The film follows a Taoist priest, Master Kau (Lam Ching-ying), and his two students Man-Choi (Ricky Hui) and Chau-Sang (Chin Siu-ho). When Kau is called in to assist with the reburial of the father a rich businessman, Master Yam, they discover that due to the fortune teller who picked the father’s gravesite dicking over Master Yam’s father (who had dicked over the Fortune Teller before that) combined with Yam’s father dying angry, Yam’s father has become a vampire. When attempts to contain the vampire fail and it breaks loose, Kau, Man-Choi, and Chau-Sang must hunt down the monster and limit the damage it causes.

Chau-Sang and Man-Choi are our Bud Abbott and Lou Costello analogs, respectively, with the former the self confident bossy character, the latter the goofball, and both being funny-men kept in line (in some form or another) by Kau. It is to the film’s credit it that it does a good job of juggling the antics of the main characters and some legitimately creepy moments involving the main vampire.

Where the film drags is when it introduces a subplot with a female ghost (played by Wong Siu-fung) who becomes infatuated with Chao-Sang, and who threatens to kill him by draining his chi. That’s enough of a story to carry its own film (and has, in the case of Chinese Ghost Story), and Siu-Fung and Siu-Ho have really strong chemistry, enough to carry a separate film. Here, though, it feels like padding, as the plot comes up at a bad time in the film, where a vampire is on the loose, and Man-Choi is fending off the onset vampirism with the assistance of Kau.
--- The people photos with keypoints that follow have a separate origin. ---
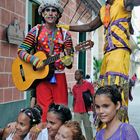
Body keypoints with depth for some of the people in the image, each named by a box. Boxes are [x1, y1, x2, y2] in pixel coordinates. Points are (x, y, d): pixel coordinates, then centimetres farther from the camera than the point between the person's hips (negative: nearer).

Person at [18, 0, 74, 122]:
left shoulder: (64, 34, 6)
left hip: (59, 76, 1)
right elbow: (21, 50, 2)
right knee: (45, 111, -6)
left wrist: (68, 60, -20)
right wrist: (34, 60, -15)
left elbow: (70, 56, 4)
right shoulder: (36, 31, 4)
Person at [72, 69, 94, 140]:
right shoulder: (74, 87, 8)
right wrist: (73, 109, 12)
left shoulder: (88, 84, -3)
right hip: (77, 112, 3)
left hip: (86, 111, -3)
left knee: (88, 127, 5)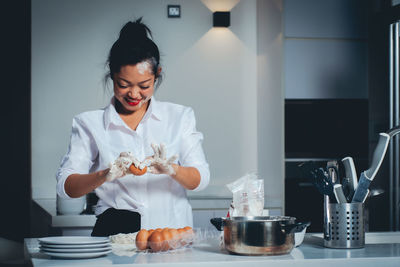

Still, when the jokes work, they really work, with really snappy patter and some well choreographed slapstick. The direction also keeps the Jiangshi from becoming laughable, instead feeling like a real, sincere threat. Sadly, the US DVD releases of this film are completely out of print, which is a shame, as I would not mind if this film had received the Dragon Dynasty treatment. However, the Dragon Dynasty label is now defunct, so there is no longer any sort of prestige label for old martial arts films like Scream Factory is for Shout Factory’s horror releases, so unless the Criterion Collection were to include this film with their martial arts film releases (like A Touch of Zen and Dragon Inn), I don’t see this getting a quality release soon. The film has received a Blu-Ray release in Japan, but it does not have an English subtitle option, which is a crime.

Mr. Vampire is available used with a considerable markup on Amazon.com.